Like the cut-and-paste theatrical poster for Ant-Man suggest, it’s just more of the same Marvel storytelling. Reed tries to inject a heist movie atmosphere as a small differentiating flavor, but a staggered build-up and unbalanced road to Lang’s explosive action finale lead us down a strangely repetitive comic book path. Not to mention, there are some noticeably lackluster visual effects presented when Scott morphs down – a complaint I’ve NEVER issued in any Marvel review.
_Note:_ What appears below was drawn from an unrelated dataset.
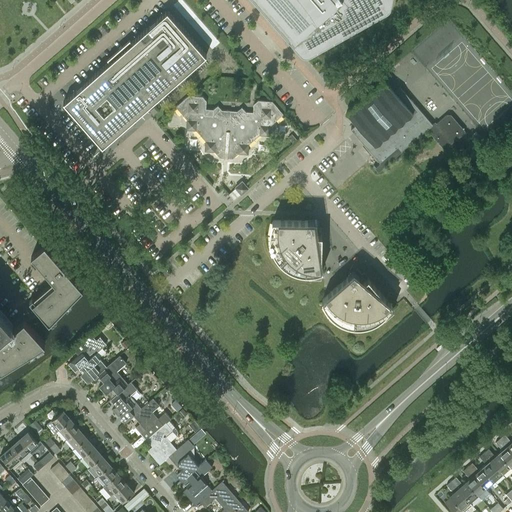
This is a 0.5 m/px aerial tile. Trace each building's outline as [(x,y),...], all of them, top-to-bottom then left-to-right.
[(242,0),(297,62),(299,64),(300,64),(301,64),(302,65),(303,65),(305,65),(307,64),(373,27),(384,21),(384,20),(385,20),(385,19),(386,19),(386,18),(388,15),(390,0),(242,0)] [(107,58),(109,61),(63,102),(102,146),(206,55),(167,10),(132,41),(129,39),(107,58)] [(348,107),(345,110),(356,123),(350,129),(377,159),(373,162),(380,170),(432,123),(400,85),(393,91),(383,79),(380,81),(376,86),(370,89),(367,93),(364,95),(361,99),(356,101),(354,105),(348,107)] [(206,101),(202,96),(188,95),(176,106),(187,120),(187,129),(196,129),(206,141),(205,150),(214,151),(218,155),(223,151),(230,152),(234,156),(239,153),(248,153),(248,144),(260,134),(269,135),(270,125),(283,114),(272,101),(258,100),(254,104),(251,111),(246,111),(242,107),(237,110),(222,109),(218,105),(213,109),(206,108),(206,101)] [(459,127),(449,115),(445,115),(434,124),(433,122),(432,123),(427,129),(445,149),(466,131),(461,126),(459,127)] [(289,136),(288,137),(293,143),(296,139),(291,134),(289,136)] [(241,194),(248,188),(242,181),(235,187),(241,194)] [(236,188),(234,188),(228,194),(233,200),(241,194),(236,188)] [(316,228),(314,219),(308,219),(308,220),(273,219),(273,220),(272,221),(272,222),(272,223),(271,224),(271,225),(271,226),(271,227),(270,228),(270,229),(270,230),(270,231),(270,232),(270,233),(270,234),(270,235),(270,236),(270,237),(270,238),(270,239),(270,240),(270,241),(271,241),(271,242),(271,243),(271,244),(271,245),(272,246),(272,247),(272,248),(273,249),(273,250),(274,251),(274,252),(275,253),(275,254),(276,254),(276,255),(276,256),(277,256),(277,257),(278,258),(279,259),(280,260),(280,261),(281,261),(282,262),(283,263),(284,263),(284,264),(285,264),(285,265),(286,265),(287,266),(288,266),(288,267),(289,267),(290,267),(290,268),(291,268),(292,269),(293,269),(294,269),(294,270),(295,270),(296,270),(297,270),(297,271),(298,271),(299,271),(300,271),(301,271),(302,272),(303,272),(304,272),(305,272),(306,272),(307,272),(308,272),(309,272),(310,272),(311,272),(312,272),(313,272),(314,272),(314,271),(315,271),(316,271),(317,271),(318,271),(318,270),(319,270),(320,270),(321,270),(321,269),(322,269),(323,269),(322,267),(321,267),(322,234),(315,234),(315,228),(316,228)] [(52,280),(29,300),(46,319),(49,323),(82,288),(44,244),(31,256),(52,280)] [(360,277),(359,276),(353,271),(348,275),(349,276),(322,298),(322,299),(322,300),(323,301),(323,302),(324,302),(324,303),(324,304),(325,305),(325,306),(326,307),(327,308),(327,309),(328,309),(328,310),(329,310),(329,311),(330,312),(331,313),(332,314),(333,315),(334,316),(335,316),(335,317),(336,317),(337,318),(338,318),(338,319),(339,319),(340,320),(341,320),(342,321),(343,321),(344,322),(345,322),(346,322),(347,322),(347,323),(348,323),(349,323),(350,323),(351,324),(352,324),(353,324),(354,324),(355,324),(356,324),(357,324),(358,324),(359,324),(360,324),(361,324),(362,324),(363,324),(364,324),(365,323),(366,323),(367,323),(368,323),(369,323),(369,322),(370,322),(371,322),(372,321),(373,321),(374,321),(374,320),(375,320),(376,320),(376,319),(377,319),(378,318),(379,318),(380,317),(381,316),(382,316),(382,315),(383,315),(383,314),(384,314),(384,313),(385,313),(385,312),(386,311),(387,311),(387,310),(387,309),(388,309),(388,308),(389,308),(389,307),(390,306),(390,305),(391,305),(391,304),(391,303),(392,303),(392,302),(390,301),(390,302),(368,277),(363,281),(359,277),(360,277)] [(0,334),(12,324),(0,310),(0,334)] [(0,369),(1,369),(45,342),(24,318),(14,326),(12,324),(0,334),(0,369)] [(107,319),(103,322),(108,328),(111,326),(112,325),(107,319)] [(96,340),(90,333),(89,332),(72,347),(79,355),(68,363),(75,371),(81,366),(85,371),(81,375),(88,383),(99,374),(98,373),(106,366),(95,353),(106,344),(99,337),(96,340)] [(116,371),(126,362),(119,355),(106,366),(98,373),(99,374),(104,380),(99,385),(111,398),(127,383),(116,371)] [(129,395),(137,389),(130,381),(127,383),(111,398),(117,404),(112,409),(124,423),(134,414),(133,414),(141,408),(129,395)] [(152,412),(159,405),(152,398),(141,408),(133,414),(134,414),(137,418),(139,417),(142,420),(136,426),(147,439),(147,438),(165,422),(170,418),(165,412),(157,418),(152,412)] [(58,428),(70,418),(62,409),(46,423),(54,433),(59,429),(58,428)] [(66,437),(78,427),(70,418),(58,428),(59,429),(66,437)] [(30,424),(36,432),(41,428),(42,427),(35,420),(30,424)] [(165,436),(172,430),(165,422),(147,438),(153,445),(148,449),(160,463),(169,455),(176,448),(165,436)] [(74,446),(86,436),(78,427),(66,437),(74,446)] [(36,441),(29,432),(27,430),(18,438),(28,450),(35,444),(39,449),(44,445),(39,440),(36,441)] [(511,439),(510,441),(504,433),(500,437),(511,450),(511,439)] [(82,456),(94,445),(86,436),(74,446),(82,456)] [(191,436),(188,438),(192,444),(196,441),(191,436)] [(57,445),(54,442),(49,437),(45,441),(50,446),(49,447),(52,450),(57,445)] [(510,465),(511,463),(511,450),(500,437),(495,441),(502,449),(498,452),(510,465)] [(19,458),(28,450),(18,438),(8,446),(19,458)] [(187,452),(194,446),(192,444),(188,438),(176,448),(169,455),(173,459),(174,457),(183,468),(177,473),(182,479),(182,478),(198,465),(187,452)] [(55,453),(60,449),(57,445),(52,450),(55,453)] [(90,464),(101,454),(94,445),(82,456),(90,464)] [(0,454),(10,466),(19,458),(8,446),(0,453),(0,454)] [(498,452),(494,455),(488,447),(483,452),(502,473),(510,465),(498,452)] [(493,480),(502,473),(483,452),(478,456),(485,463),(481,466),(493,480)] [(98,473),(109,463),(101,454),(90,464),(98,473)] [(201,476),(212,466),(205,458),(198,465),(182,478),(182,479),(188,485),(183,490),(195,503),(200,499),(212,489),(201,476)] [(53,473),(62,466),(58,461),(49,468),(53,473)] [(481,466),(478,469),(471,462),(467,466),(485,487),(493,480),(481,466)] [(71,471),(76,467),(73,463),(68,467),(71,471)] [(106,483),(117,473),(109,463),(98,473),(106,483)] [(57,477),(65,470),(62,466),(53,473),(57,477)] [(477,494),(485,487),(467,466),(462,470),(469,477),(466,480),(477,494)] [(60,481),(69,474),(65,470),(57,477),(60,481)] [(22,471),(16,477),(21,483),(28,477),(22,471)] [(7,481),(13,477),(9,473),(4,478),(7,481)] [(113,492),(125,482),(117,473),(106,483),(103,486),(111,496),(114,493),(113,492)] [(64,485),(72,478),(69,474),(60,481),(64,485)] [(29,476),(21,483),(25,487),(33,480),(29,476)] [(466,480),(462,483),(456,476),(451,480),(469,501),(477,494),(466,480)] [(84,486),(89,482),(85,477),(80,482),(84,486)] [(67,489),(76,482),(72,478),(64,485),(67,489)] [(29,492),(37,485),(33,480),(25,487),(29,492)] [(233,491),(239,486),(234,480),(228,484),(233,491)] [(469,501),(451,480),(446,484),(453,491),(449,495),(450,496),(445,501),(454,511),(462,511),(472,504),(469,501)] [(235,511),(247,511),(248,511),(221,481),(212,489),(200,499),(205,505),(217,495),(227,506),(220,511),(231,511),(234,510),(235,511)] [(71,494),(80,486),(76,482),(67,489),(71,494)] [(121,501),(133,491),(125,482),(113,492),(114,493),(121,501)] [(32,496),(41,489),(37,485),(29,492),(32,496)] [(75,498),(84,491),(80,486),(71,494),(75,498)] [(36,500),(44,493),(41,489),(32,496),(36,500)] [(23,500),(28,495),(25,491),(20,496),(23,500)] [(78,502),(87,495),(84,491),(75,498),(78,502)] [(40,505),(48,498),(44,493),(36,500),(40,505)] [(128,510),(141,498),(137,493),(124,505),(128,510)] [(82,506),(90,499),(87,495),(78,502),(82,506)] [(8,511),(14,507),(6,499),(0,503),(0,511),(8,511)] [(85,510),(94,503),(90,499),(82,506),(85,510)] [(103,508),(108,503),(105,500),(100,504),(103,508)] [(498,502),(491,509),(493,511),(497,511),(503,507),(498,502)] [(87,511),(91,511),(98,507),(94,503),(85,510),(87,511)]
For such an obscure Marvel hero, Ant-Man sure feels a hell of a lot like a generic universe-building cash in. I can only hope that Scott Lang gets the cinematic treatment he deserves during the impending Infinity War, and that Luis gets his own YouTube cooking show where he makes waffles once a week and discusses neo-cubism artwork.
Marvel One-Shot, you know what to do.
Ant-Man cares more about setting up the future than addressing the present, and for that, Paul Rudd's best efforts as the wise-cracking insect companion are overshadowed by what's to come.